Whose Culture Is It, Anyway?
Is Mcdonald’s leading a crusade to create a homogenous, global culture that suits the needs of an advanced capitalist world order? Not really. Today’s economic and social realities demand an entirely new approach to global issues that takes consumers’ perspectives into account. The explanatory device of “cultural imperialism” is little more than a warmed-over version of the neo-Marxist dependency theories that were popular in the 1960s and 1970s-approaches that do not begin to capture the complexity of today’s emerging transnational systems.

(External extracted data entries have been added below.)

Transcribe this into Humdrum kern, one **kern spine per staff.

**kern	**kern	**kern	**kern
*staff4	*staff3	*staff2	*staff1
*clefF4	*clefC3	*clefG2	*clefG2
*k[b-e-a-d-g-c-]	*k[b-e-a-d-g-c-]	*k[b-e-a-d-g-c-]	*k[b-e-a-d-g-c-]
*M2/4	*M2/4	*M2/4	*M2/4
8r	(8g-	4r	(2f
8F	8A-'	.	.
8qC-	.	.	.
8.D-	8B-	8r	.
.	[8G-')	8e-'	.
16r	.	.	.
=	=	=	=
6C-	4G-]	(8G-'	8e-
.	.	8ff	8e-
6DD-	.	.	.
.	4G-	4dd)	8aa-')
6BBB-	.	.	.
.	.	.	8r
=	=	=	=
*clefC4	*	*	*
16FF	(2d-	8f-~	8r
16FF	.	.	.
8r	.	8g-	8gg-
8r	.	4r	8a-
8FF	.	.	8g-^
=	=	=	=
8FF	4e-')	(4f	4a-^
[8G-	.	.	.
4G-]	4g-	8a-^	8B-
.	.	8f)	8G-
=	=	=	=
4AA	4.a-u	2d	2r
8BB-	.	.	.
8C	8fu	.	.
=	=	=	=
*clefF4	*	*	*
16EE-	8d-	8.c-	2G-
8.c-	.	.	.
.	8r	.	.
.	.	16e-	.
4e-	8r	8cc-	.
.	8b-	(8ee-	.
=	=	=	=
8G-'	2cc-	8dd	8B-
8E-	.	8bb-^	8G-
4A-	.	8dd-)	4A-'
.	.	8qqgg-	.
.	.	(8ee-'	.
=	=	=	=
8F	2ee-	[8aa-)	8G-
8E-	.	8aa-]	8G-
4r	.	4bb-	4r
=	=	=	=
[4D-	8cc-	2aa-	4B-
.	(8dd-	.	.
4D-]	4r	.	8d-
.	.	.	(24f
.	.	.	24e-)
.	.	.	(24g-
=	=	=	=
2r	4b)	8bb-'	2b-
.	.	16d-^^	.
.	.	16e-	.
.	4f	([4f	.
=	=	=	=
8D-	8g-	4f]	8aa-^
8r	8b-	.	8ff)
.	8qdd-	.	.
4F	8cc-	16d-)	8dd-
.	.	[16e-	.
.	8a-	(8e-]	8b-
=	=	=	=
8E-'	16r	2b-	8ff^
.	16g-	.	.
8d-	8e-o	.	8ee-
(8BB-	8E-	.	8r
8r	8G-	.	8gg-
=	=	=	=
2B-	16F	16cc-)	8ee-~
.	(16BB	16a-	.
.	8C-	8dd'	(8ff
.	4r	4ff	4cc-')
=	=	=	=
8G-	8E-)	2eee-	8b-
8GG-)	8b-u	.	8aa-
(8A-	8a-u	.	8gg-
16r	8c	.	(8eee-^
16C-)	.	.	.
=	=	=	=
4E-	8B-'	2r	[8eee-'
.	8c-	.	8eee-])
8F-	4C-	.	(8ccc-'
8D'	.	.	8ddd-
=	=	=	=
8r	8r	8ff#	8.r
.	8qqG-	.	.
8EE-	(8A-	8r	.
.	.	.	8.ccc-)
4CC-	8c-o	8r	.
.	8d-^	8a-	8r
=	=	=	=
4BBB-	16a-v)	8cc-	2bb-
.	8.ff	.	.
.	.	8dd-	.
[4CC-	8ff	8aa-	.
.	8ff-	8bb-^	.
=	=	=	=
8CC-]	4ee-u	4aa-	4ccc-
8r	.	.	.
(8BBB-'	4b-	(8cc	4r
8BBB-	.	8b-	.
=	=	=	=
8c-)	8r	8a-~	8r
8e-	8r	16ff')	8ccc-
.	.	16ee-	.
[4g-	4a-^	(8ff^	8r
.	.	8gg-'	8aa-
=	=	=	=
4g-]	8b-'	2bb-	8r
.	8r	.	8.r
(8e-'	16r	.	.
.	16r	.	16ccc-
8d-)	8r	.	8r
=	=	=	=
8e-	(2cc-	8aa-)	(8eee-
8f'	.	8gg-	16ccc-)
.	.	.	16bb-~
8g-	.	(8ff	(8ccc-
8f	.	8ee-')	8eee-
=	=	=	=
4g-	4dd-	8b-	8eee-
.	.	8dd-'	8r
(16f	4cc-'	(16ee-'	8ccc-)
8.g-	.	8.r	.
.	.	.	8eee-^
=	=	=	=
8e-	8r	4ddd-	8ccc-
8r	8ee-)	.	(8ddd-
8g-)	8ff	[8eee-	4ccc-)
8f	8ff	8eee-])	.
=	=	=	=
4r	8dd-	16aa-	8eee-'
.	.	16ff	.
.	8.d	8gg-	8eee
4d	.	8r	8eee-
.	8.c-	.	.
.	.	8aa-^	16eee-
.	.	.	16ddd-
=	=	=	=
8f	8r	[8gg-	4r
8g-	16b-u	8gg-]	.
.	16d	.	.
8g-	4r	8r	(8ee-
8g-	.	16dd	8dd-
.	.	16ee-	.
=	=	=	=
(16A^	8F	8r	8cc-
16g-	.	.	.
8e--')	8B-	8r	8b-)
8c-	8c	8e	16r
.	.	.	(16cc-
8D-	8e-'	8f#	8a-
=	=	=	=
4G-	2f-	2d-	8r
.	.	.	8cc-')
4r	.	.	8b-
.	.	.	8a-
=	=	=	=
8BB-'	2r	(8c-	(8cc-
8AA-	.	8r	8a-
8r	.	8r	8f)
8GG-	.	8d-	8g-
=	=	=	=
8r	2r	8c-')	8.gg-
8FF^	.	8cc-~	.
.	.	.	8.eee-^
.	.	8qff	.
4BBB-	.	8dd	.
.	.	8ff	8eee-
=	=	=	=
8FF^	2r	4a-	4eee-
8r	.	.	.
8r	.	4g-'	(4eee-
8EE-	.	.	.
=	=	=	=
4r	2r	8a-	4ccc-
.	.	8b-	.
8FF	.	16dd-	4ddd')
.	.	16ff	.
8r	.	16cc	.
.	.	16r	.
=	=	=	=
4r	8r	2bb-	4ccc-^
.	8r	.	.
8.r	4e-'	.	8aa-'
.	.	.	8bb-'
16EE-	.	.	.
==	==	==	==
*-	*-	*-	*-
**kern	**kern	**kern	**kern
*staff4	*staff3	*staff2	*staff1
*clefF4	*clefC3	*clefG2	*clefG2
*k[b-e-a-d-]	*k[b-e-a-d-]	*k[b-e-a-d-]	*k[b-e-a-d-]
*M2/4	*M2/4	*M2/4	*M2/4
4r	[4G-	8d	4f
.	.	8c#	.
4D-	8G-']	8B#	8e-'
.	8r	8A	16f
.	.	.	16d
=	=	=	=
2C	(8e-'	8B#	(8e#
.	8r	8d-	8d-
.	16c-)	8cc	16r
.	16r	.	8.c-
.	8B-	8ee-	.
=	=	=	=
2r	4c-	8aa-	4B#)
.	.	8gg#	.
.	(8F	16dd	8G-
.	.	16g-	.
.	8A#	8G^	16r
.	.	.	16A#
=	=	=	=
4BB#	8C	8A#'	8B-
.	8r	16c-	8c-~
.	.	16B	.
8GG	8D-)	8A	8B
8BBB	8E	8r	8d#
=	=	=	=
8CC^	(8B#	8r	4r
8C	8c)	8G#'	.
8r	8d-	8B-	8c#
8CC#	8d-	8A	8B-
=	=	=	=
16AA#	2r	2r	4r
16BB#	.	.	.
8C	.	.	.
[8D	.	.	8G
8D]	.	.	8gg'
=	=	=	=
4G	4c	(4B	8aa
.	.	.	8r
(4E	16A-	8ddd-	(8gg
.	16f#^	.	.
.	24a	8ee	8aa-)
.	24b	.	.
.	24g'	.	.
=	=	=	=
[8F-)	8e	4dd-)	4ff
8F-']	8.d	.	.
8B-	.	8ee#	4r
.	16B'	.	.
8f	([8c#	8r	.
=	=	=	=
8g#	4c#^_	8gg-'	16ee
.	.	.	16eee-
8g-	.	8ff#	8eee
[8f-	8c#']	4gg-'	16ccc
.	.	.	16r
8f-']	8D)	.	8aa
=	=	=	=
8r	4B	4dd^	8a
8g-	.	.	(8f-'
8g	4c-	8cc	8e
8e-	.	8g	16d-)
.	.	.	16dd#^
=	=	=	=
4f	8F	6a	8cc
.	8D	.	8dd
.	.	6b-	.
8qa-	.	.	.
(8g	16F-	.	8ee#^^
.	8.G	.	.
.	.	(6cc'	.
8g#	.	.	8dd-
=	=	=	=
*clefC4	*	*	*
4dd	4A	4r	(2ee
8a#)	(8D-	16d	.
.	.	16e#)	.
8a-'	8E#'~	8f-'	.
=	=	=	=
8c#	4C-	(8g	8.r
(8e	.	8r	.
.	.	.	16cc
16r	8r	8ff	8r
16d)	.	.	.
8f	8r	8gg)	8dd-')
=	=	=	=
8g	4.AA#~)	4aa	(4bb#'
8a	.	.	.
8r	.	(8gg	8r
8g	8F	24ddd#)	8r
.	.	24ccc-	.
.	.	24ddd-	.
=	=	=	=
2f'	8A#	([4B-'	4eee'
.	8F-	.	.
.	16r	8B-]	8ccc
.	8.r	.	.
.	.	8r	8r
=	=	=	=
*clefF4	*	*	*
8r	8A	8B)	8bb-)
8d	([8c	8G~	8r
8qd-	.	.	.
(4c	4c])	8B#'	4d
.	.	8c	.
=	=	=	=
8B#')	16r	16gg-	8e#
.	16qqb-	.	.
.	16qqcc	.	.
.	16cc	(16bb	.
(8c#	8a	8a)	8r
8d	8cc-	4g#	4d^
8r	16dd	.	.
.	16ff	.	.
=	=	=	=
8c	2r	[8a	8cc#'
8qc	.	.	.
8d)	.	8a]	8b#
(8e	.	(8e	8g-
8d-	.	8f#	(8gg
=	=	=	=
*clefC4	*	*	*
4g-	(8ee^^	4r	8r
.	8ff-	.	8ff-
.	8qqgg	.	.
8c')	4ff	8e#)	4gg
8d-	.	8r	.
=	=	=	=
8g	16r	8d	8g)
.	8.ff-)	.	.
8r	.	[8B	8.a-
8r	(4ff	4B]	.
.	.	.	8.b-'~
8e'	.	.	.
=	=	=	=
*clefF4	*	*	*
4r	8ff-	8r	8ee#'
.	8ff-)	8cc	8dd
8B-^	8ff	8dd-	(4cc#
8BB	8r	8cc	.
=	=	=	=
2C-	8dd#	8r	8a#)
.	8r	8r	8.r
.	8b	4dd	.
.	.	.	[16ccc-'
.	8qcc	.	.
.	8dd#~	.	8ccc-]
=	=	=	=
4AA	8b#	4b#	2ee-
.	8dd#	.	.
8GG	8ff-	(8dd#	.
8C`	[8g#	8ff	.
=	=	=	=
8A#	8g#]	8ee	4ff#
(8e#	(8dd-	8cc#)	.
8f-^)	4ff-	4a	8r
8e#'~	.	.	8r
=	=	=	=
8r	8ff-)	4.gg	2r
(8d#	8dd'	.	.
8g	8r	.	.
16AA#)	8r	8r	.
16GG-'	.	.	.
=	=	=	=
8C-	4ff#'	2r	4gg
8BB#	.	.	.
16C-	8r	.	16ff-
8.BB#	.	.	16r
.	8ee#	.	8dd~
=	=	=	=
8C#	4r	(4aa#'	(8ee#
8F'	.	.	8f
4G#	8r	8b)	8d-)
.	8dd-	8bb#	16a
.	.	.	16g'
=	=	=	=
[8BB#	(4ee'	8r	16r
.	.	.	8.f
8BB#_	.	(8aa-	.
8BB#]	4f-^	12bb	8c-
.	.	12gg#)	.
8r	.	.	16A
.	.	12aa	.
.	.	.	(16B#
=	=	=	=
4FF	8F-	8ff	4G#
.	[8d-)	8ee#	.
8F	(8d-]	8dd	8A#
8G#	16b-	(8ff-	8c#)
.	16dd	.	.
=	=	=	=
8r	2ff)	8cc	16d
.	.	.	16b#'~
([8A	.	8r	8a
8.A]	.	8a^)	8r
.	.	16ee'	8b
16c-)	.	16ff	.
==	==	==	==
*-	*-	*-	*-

The deeper one digs into the personal lives of consumers anywhere, the more complex matters become. People are not the automatons many theorists make them out to be. Hong Kong’s discerning consumers have most assuredly not been stripped of their cultural heritage, nor have they become the uncomprehending dupes of transnational corporations.
In places like Hong Kong, it is increasingly difficult to see where the transnational ends and the local begins. Fast food is an excellent case in point: for the children who flock to weekend birthday parties, McDonald’s is self-evidently local. Similarly, the Hong Kong elders who use McDonald’s as a retreat from the loneliness of urban life could care less about the company’s foreign origin. Hong Kong’s consumers have made the “Golden Arches” their own.
One might also turn the lens around and take a close look at American society as it enters a new millennium. Chinese food is everywhere, giving McDonald’s and KFc a run for their money in such unlikely settings as Moline and Memphis. Mandarin is fast becoming a dominant language in American research laboratories, and Chinese films draw ever more enthusiastic audiences. Last Halloween, every other kid in my Cambridge neighborhood appeared in (Japanese inspired) Power Ranger costumes, striking poses that owe more to Bruce Lee than to Batman. Whose culture is it, anyway? If you have to ask, you have already missed the boat.